━━ Listed entries
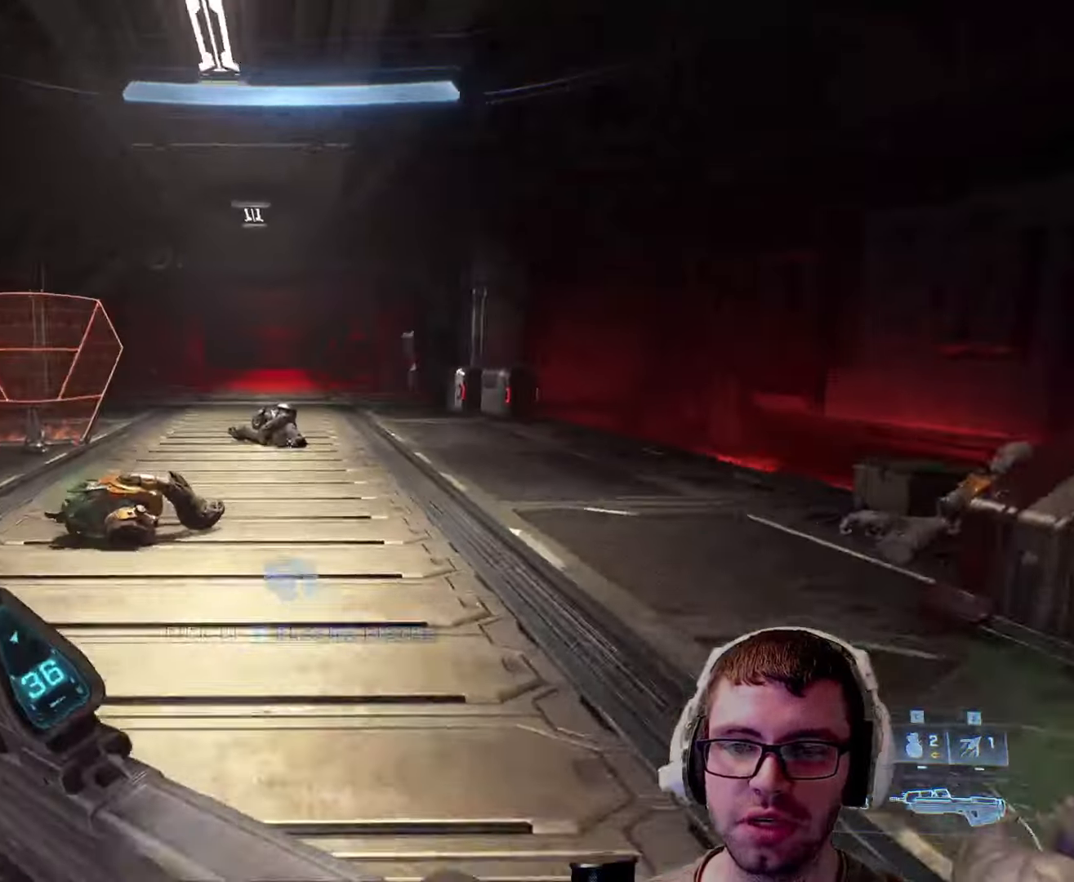
{"keys": ["w"], "mouse": [], "events": [[416, "a", "up"]]}
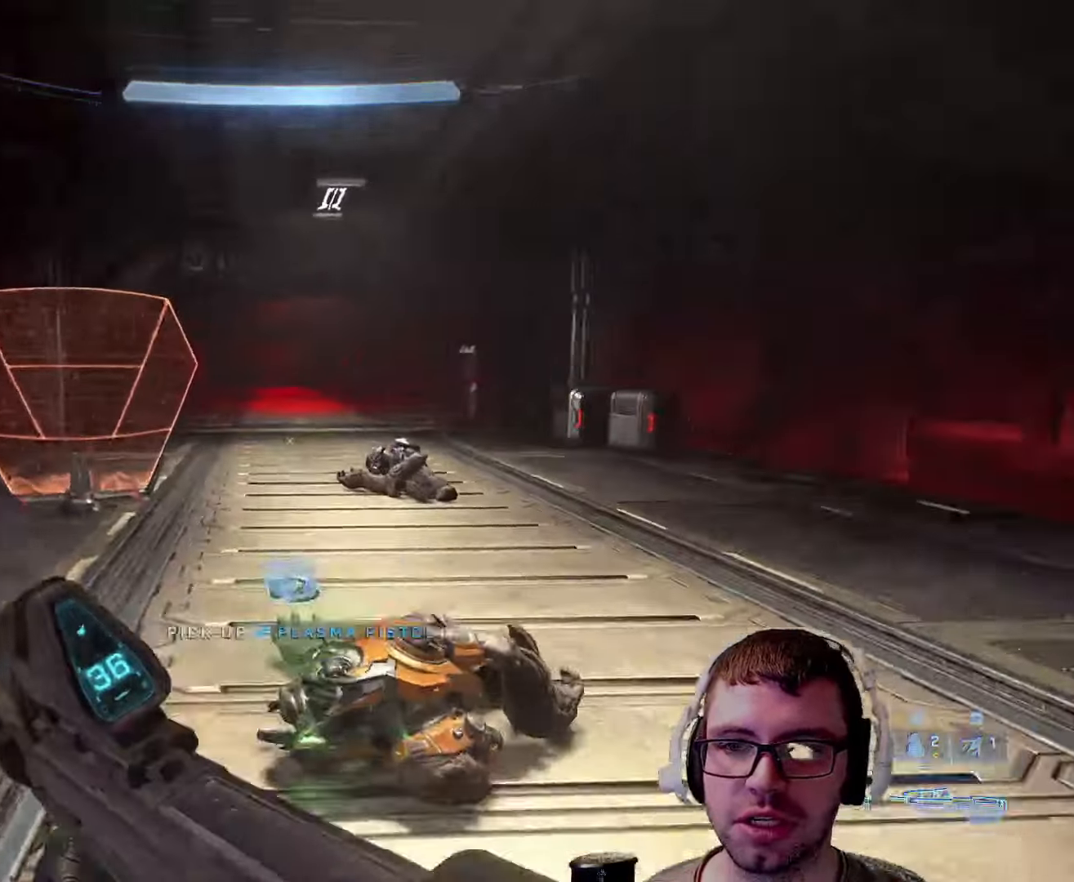
{"keys": ["w"], "mouse": [], "events": [[33, "d", "down"], [250, "d", "up"]]}
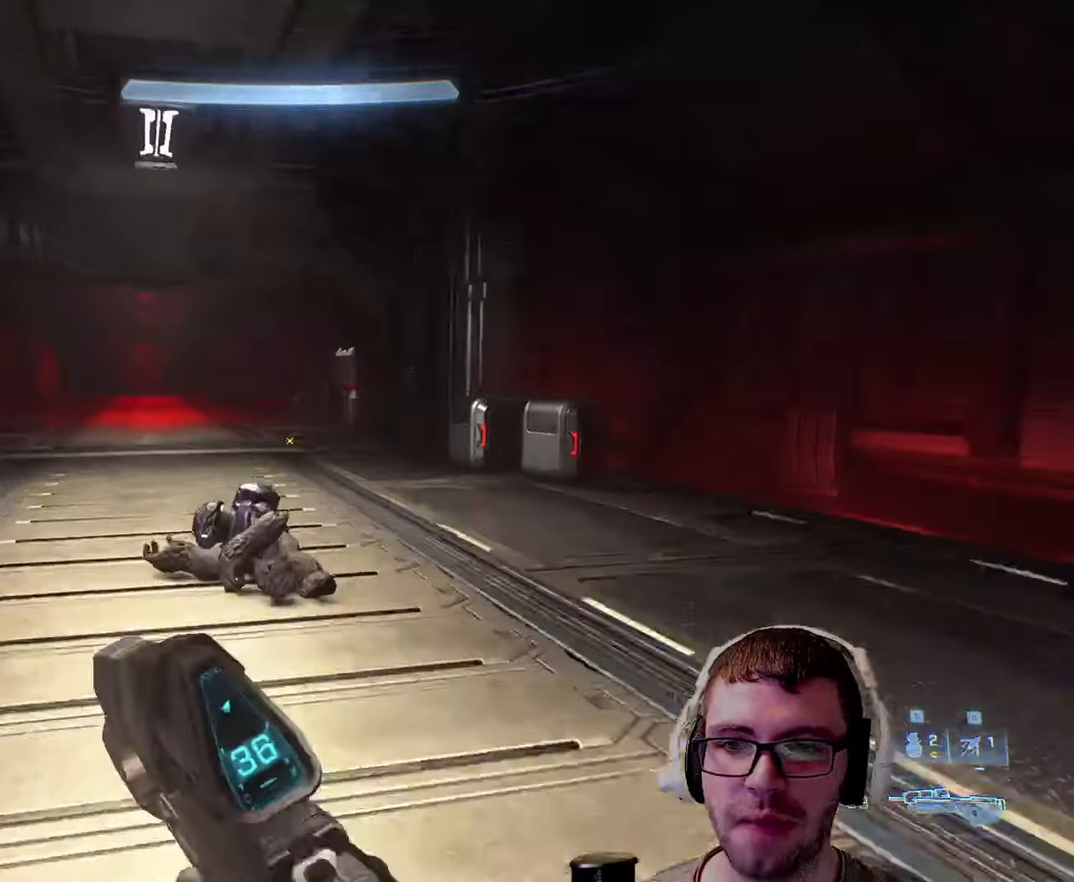
{"keys": ["ctrl", "w"], "mouse": [], "events": [[183, "d", "down"], [350, "d", "up"], [500, "ctrl", "down"]]}
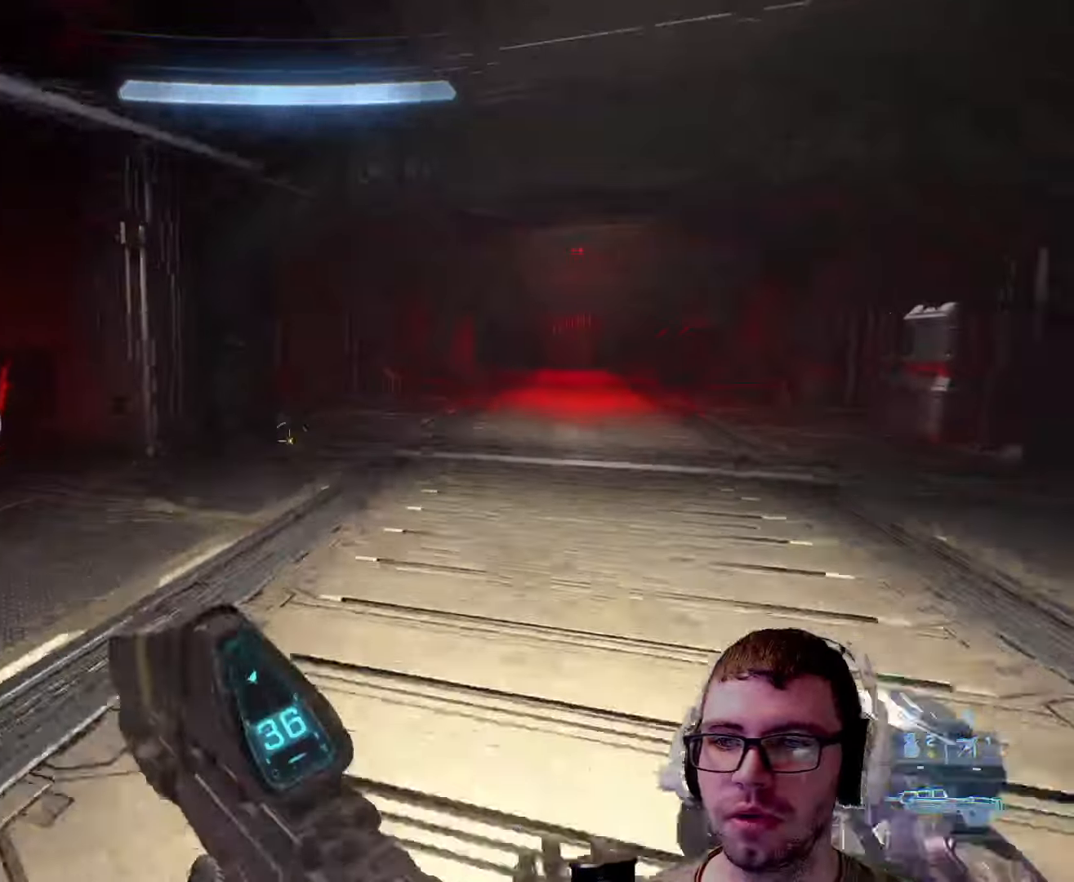
{"keys": ["w"], "mouse": [], "events": [[383, "ctrl", "up"]]}
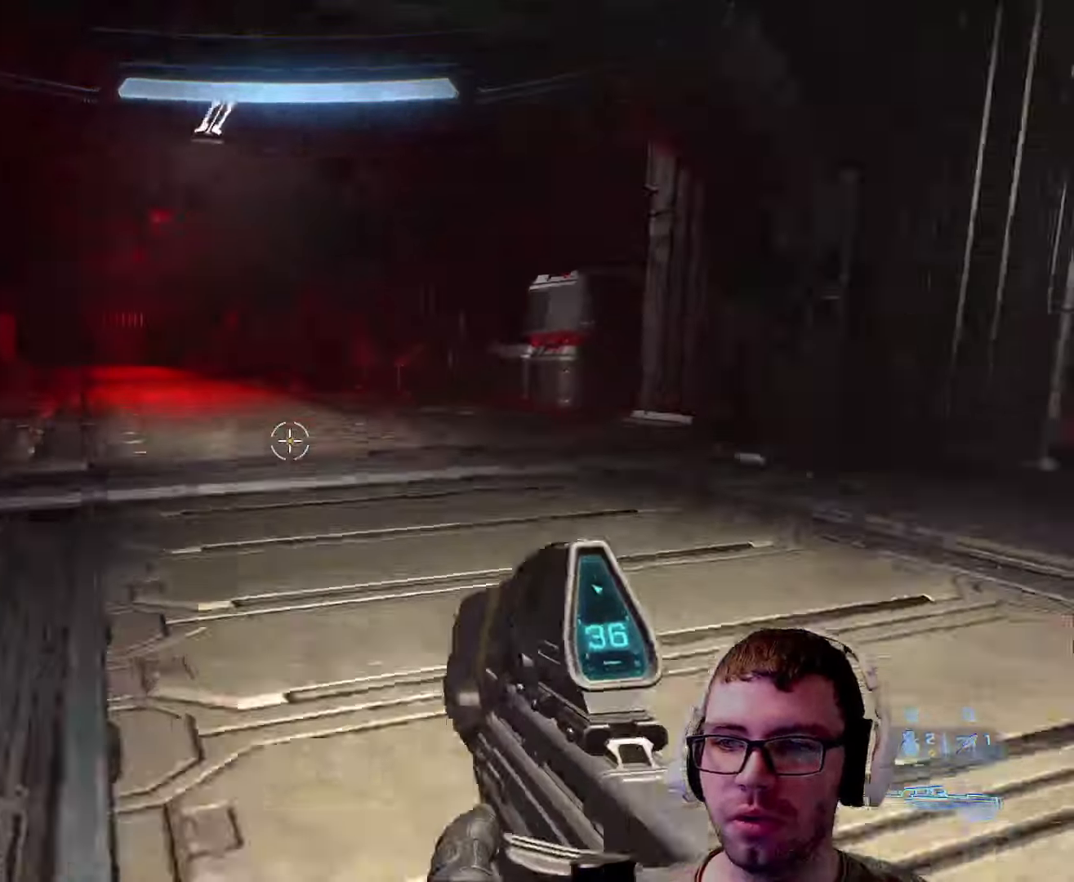
{"keys": ["w"], "mouse": [], "events": []}
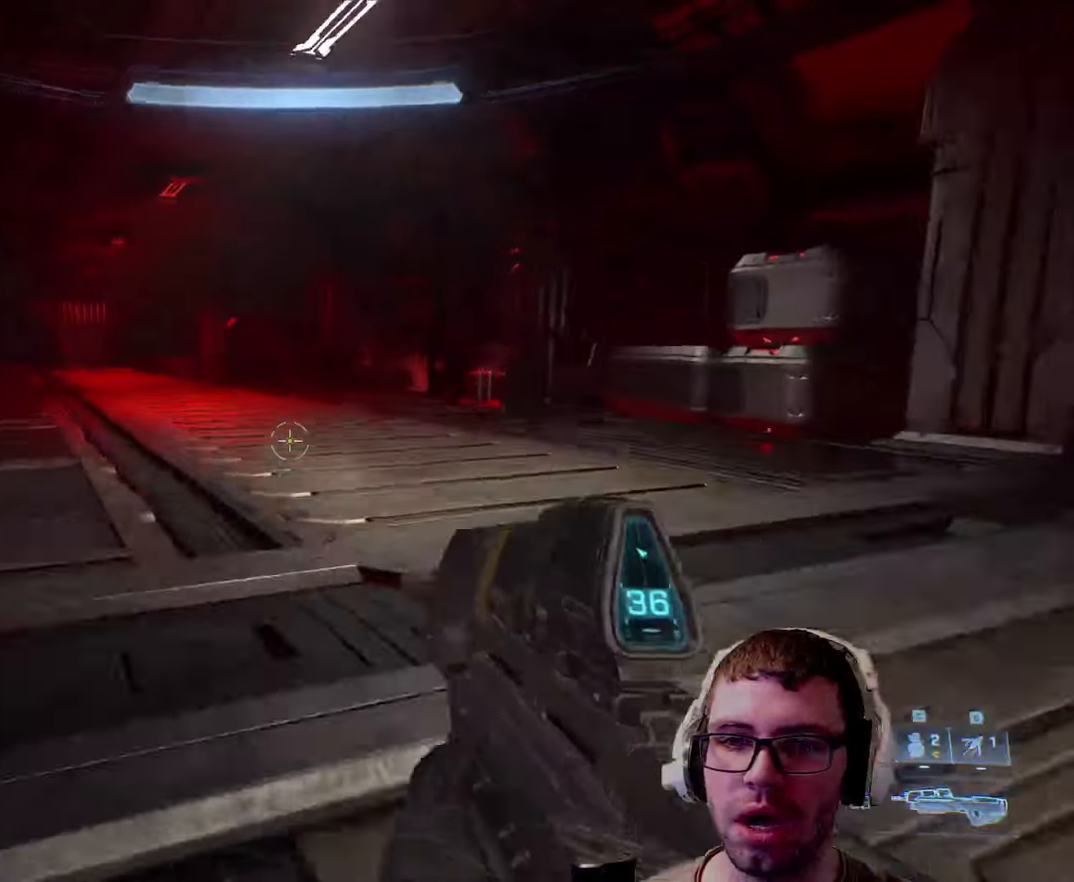
{"keys": ["w"], "mouse": [], "events": [[33, "shift", "down"], [166, "shift", "up"]]}
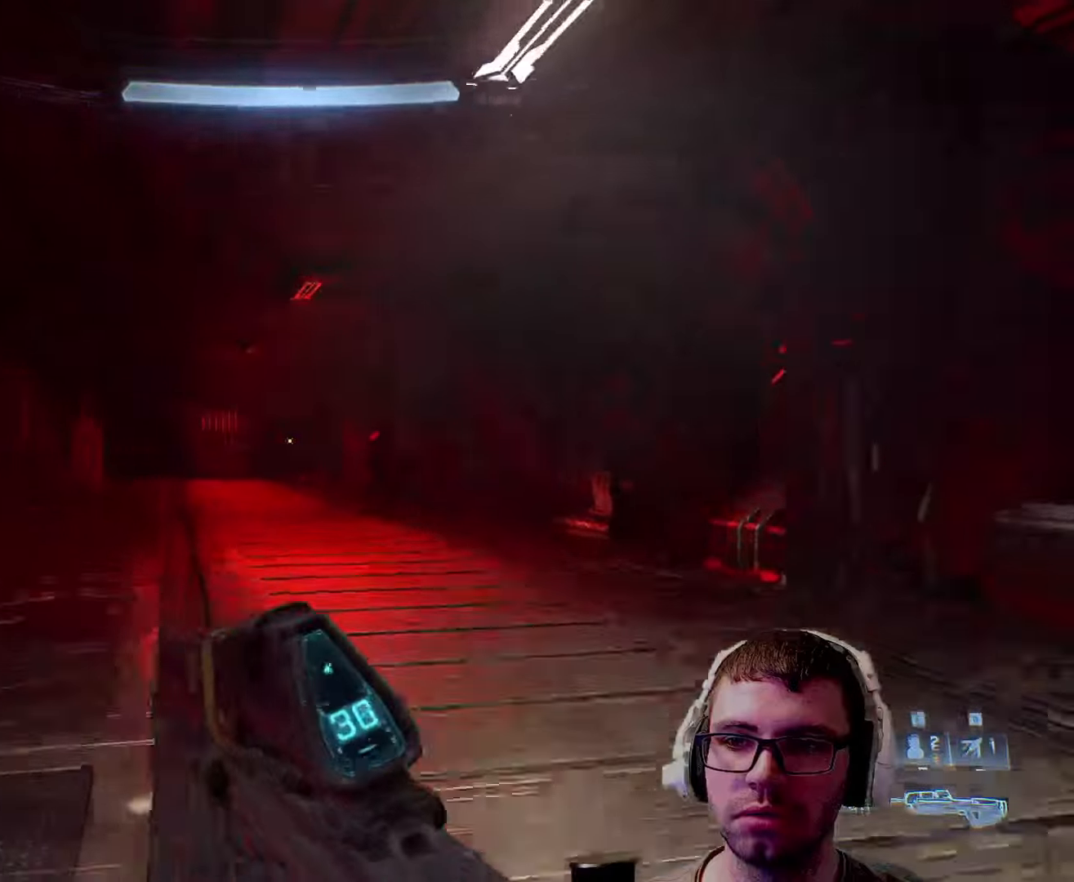
{"keys": ["a", "w"], "mouse": [], "events": [[33, "space", "down"], [200, "q", "down"], [200, "space", "up"], [300, "q", "up"], [500, "a", "down"]]}
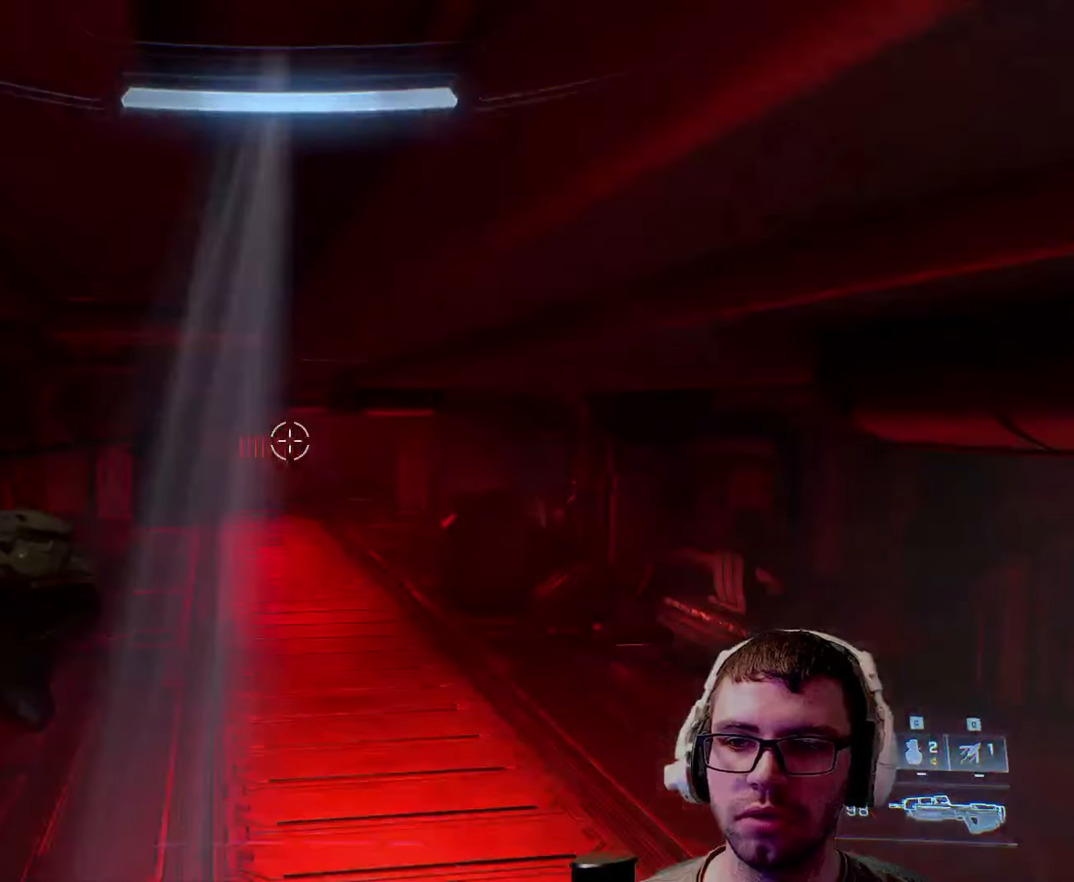
{"keys": ["a", "w"], "mouse": [], "events": []}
━━━━
■ What to work on ■
Your output must match the records word for word, apart from the images, which are left out.

■ Expected answer ■
{"keys": ["w"], "mouse": [], "events": [[416, "a", "up"]]}
{"keys": ["w"], "mouse": [], "events": [[33, "d", "down"], [250, "d", "up"]]}
{"keys": ["ctrl", "w"], "mouse": [], "events": [[183, "d", "down"], [350, "d", "up"], [500, "ctrl", "down"]]}
{"keys": ["w"], "mouse": [], "events": [[383, "ctrl", "up"]]}
{"keys": ["w"], "mouse": [], "events": []}
{"keys": ["w"], "mouse": [], "events": [[33, "shift", "down"], [166, "shift", "up"]]}
{"keys": ["a", "w"], "mouse": [], "events": [[33, "space", "down"], [200, "q", "down"], [200, "space", "up"], [300, "q", "up"], [500, "a", "down"]]}
{"keys": ["a", "w"], "mouse": [], "events": []}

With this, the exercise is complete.